BEGIN Text passage

Shockley was born on February 13, 1910, in London, England. His father, a mining engineer, and his mother were in London on a business trip. Three years later, the family returned to the United States and settled in Palo Alto, California, where Shockley received his early education. He graduated from Hollywood High School in 1927, after which he attended the University of California at Los Angeles for 1 year. He transferred to the California Institute of Technology (Caltech at Pasadena), from which he received a BS degree with a major in physics in 1932. He then entered the Massachusetts Institute of Technology (MIT) in Cambridge, from which he received a PhD degree in physics in 1936. His doctoral thesis was “Calculations of Wave Function for Electrons in Sodium Chloride Crystals.” While at MIT, Shockley was a teaching fellow (1932-1936).
In 1936, Shockley became employed at the Bell Telephone Laboratories at Murray Hill, New Jersey, where he began the research that led to the invention and development of the transistor. He remained at Bell Telephone Laboratories from 1936 to 1955 as Director of the Transistor Physics Department, except for two brief visiting professorships—one at Princeton University, New Jersey, in 1946 and the other at Caltech from 1954 to 1955—and some years in government during World War II (1939-1945). From 1942 to 1944 he was research director of the Antisubmarine Warfare Operations Research Group set up by the US Navy Department of Columbia University, New York City, and from 1944 to 1945 he was a consultant to the Office of the Secretary of War.

END Text passage
BEGIN Excerpted records

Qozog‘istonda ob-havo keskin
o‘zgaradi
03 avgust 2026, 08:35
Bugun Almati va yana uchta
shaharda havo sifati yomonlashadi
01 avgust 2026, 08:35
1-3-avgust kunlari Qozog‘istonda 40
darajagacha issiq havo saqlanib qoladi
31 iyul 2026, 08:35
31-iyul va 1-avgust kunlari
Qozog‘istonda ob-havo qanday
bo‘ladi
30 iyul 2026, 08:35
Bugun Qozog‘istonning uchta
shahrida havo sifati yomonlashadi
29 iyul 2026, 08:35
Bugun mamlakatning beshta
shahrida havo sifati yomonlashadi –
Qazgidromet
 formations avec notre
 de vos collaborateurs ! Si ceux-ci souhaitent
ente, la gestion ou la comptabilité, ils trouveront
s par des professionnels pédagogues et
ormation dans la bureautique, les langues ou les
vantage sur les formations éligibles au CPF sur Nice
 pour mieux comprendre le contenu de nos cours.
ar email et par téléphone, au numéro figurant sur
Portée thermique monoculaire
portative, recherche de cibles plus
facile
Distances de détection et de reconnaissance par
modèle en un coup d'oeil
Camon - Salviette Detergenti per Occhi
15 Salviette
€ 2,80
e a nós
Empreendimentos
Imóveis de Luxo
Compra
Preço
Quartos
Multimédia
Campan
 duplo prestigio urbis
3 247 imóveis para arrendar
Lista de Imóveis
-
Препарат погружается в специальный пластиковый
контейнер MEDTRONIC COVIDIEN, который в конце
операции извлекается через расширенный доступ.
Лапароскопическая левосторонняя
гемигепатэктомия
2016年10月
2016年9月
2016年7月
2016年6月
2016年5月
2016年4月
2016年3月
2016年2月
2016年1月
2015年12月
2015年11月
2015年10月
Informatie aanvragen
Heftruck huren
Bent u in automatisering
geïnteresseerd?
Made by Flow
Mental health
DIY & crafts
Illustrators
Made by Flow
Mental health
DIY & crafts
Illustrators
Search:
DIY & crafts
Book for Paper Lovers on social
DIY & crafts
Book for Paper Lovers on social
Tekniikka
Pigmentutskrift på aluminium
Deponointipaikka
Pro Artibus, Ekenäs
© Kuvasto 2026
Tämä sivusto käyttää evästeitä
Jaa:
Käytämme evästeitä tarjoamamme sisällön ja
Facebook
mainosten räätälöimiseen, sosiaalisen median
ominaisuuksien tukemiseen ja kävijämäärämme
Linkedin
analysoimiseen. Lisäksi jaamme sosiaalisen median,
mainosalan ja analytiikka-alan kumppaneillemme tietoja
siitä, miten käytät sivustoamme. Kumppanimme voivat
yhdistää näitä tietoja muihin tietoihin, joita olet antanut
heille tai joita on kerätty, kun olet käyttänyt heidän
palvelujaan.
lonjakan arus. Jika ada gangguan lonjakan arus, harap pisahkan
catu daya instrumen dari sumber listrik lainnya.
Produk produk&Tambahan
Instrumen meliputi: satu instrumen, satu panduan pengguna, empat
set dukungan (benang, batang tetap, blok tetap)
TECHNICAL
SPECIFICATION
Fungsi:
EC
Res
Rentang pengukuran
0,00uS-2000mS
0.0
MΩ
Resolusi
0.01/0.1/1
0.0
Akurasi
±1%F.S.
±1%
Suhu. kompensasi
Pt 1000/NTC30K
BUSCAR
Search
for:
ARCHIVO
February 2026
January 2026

END Excerpted records

* _Job item 1_
In the passage on Shockley's life, reproduce the portion that begins at the words "Shockley was born" and stops after "teaching fellow (1932-1936).", changing "mining engineer" to "civil engineer".
* _Job item 2_
Answer the following from the passage on Shockley's life:
(a) In what year did Shockley receive his BS degree from Caltech?
(b) In which town and state were the Bell Telephone Laboratories where he worked located?
(c) What position did he hold from 1942 to 1944?

* _Written solution 1_
Shockley was born on February 13, 1910, in London, England. His father, a civil engineer, and his mother were in London on a business trip. Three years later, the family returned to the United States and settled in Palo Alto, California, where Shockley received his early education. He graduated from Hollywood High School in 1927, after which he attended the University of California at Los Angeles for 1 year. He transferred to the California Institute of Technology (Caltech at Pasadena), from which he received a BS degree with a major in physics in 1932. He then entered the Massachusetts Institute of Technology (MIT) in Cambridge, from which he received a PhD degree in physics in 1936. His doctoral thesis was “Calculations of Wave Function for Electrons in Sodium Chloride Crystals.” While at MIT, Shockley was a teaching fellow (1932-1936).

* _Written solution 2_
(a) 1932
(b) Murray Hill, New Jersey
(c) Research director of the Antisubmarine Warfare Operations Research Group